_Action item_. Your task is to repeat the entries exactly. Leave the pictures out.

[Transcribed page contents]
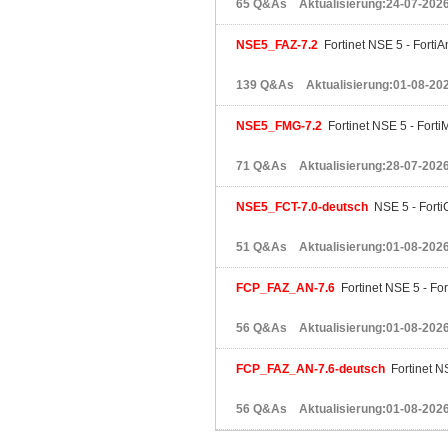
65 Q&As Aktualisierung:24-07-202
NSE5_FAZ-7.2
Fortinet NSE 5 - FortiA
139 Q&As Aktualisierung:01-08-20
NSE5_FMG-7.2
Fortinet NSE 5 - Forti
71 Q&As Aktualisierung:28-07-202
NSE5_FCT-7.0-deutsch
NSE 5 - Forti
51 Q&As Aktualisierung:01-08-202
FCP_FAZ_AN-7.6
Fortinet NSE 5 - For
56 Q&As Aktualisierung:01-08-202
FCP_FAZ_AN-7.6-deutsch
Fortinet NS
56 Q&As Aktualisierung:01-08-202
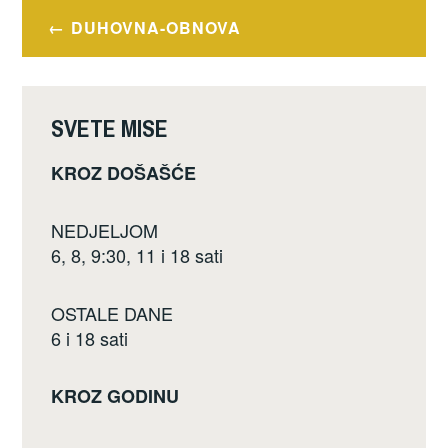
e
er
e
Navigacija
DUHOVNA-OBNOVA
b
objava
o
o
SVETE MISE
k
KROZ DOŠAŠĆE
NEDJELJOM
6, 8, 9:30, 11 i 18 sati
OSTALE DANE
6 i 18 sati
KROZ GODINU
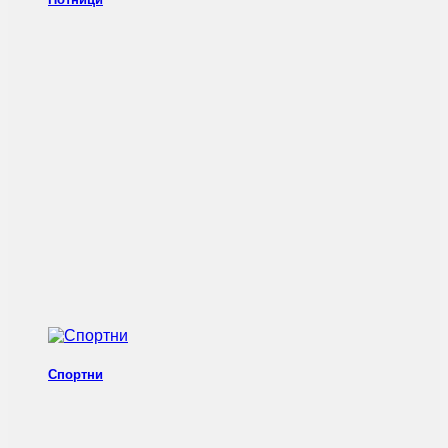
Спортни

_Problem solution_.
65 Q&As Aktualisierung:24-07-202
NSE5_FAZ-7.2
Fortinet NSE 5 - FortiA
139 Q&As Aktualisierung:01-08-20
NSE5_FMG-7.2
Fortinet NSE 5 - Forti
71 Q&As Aktualisierung:28-07-202
NSE5_FCT-7.0-deutsch
NSE 5 - Forti
51 Q&As Aktualisierung:01-08-202
FCP_FAZ_AN-7.6
Fortinet NSE 5 - For
56 Q&As Aktualisierung:01-08-202
FCP_FAZ_AN-7.6-deutsch
Fortinet NS
56 Q&As Aktualisierung:01-08-202
e
er
e
Navigacija
DUHOVNA-OBNOVA
b
objava
o
o
SVETE MISE
k
KROZ DOŠAŠĆE
NEDJELJOM
6, 8, 9:30, 11 i 18 sati
OSTALE DANE
6 i 18 sati
KROZ GODINU
Спортни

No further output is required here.